## PROBLEM TO WORK ON
Output only the lines of the entries that follow, starting at the one with "its sub-components, their" and running down to the one with "how the current", both included and unchanged.

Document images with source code

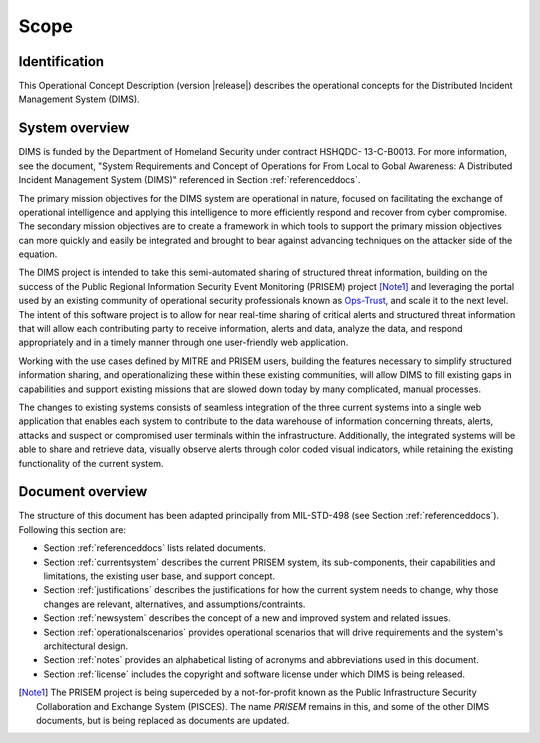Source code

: .. _scope:

Scope
=====

.. _identification:

Identification
--------------

This Operational Concept Description (version |release|) describes
the operational concepts for the Distributed Incident Management System (DIMS).

.. _systemoverview:

System overview
---------------

DIMS is funded by the Department of Homeland Security under contract HSHQDC-
13-C-B0013. For more information, see the document, "System Requirements and
Concept of Operations for From Local to Gobal Awareness: A Distributed Incident
Management System (DIMS)" referenced in Section :ref:`referenceddocs`.

The primary mission objectives for the DIMS system are operational in nature,
focused on facilitating the exchange of operational intelligence and applying
this intelligence to more efficiently respond and recover from cyber
compromise. The secondary mission objectives are to create a framework in which
tools to support the primary mission objectives can more quickly and easily be
integrated and brought to bear against advancing techniques on the attacker
side of the equation.

The DIMS project is intended to take this semi-automated sharing of structured
threat information, building on the success of the Public Regional Information
Security Event Monitoring (PRISEM) project [Note1]_ and leveraging the portal used by
an existing community
of operational security professionals known as `Ops-Trust`_, and scale it to the
next level. The intent of this software project is to allow for near real-time
sharing of critical alerts and structured threat information that will allow
each contributing party to receive information, alerts and data, analyze the
data, and respond appropriately and in a timely manner through one
user-friendly web application.

.. _Ops-Trust: https://ops-trust.net

Working with the use cases defined by MITRE and PRISEM users, building the
features necessary to simplify structured information sharing, and
operationalizing these within these existing communities, will allow DIMS to
fill existing gaps in capabilities and support existing missions that are
slowed down today by many complicated, manual processes.

The changes to existing systems consists of seamless integration of the three
current systems into a single web application that enables each system to
contribute to the data warehouse of information concerning threats, alerts,
attacks and suspect or compromised user terminals within the infrastructure.
Additionally, the integrated systems will be able to share and retrieve data,
visually observe alerts through color coded visual indicators, while retaining
the existing functionality of the current system.

.. _documentoverview:

Document overview
-----------------

The structure of this document has been adapted principally from MIL-STD-498
(see Section :ref:`referenceddocs`). Following this section are:

+ Section :ref:`referenceddocs` lists related documents.

+ Section :ref:`currentsystem` describes the current PRISEM system,
  its sub-components, their capabilities and limitations, the
  existing user base, and support concept.

+ Section :ref:`justifications` describes the justifications for
  how the current system needs to change, why those changes are
  relevant, alternatives, and assumptions/contraints.

+ Section :ref:`newsystem` describes the concept of a new and
  improved system and related issues.

+ Section :ref:`operationalscenarios` provides operational
  scenarios that will drive requirements and the system's
  architectural design.

+ Section :ref:`notes` provides an alphabetical listing of acronyms and
  abbreviations used in this document.

+ Section :ref:`license` includes the copyright and software license under
  which DIMS is being released.

.. [Note1] The PRISEM project is being superceded by a not-for-profit known as the Public Infrastructure Security Collaboration and Exchange System (PISCES). The name `PRISEM` remains in this, and some of the other DIMS documents, but is being replaced as documents are updated.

## REPLY
  its sub-components, their capabilities and limitations, the
  existing user base, and support concept.

+ Section :ref:`justifications` describes the justifications for
  how the current system needs to change, why those changes are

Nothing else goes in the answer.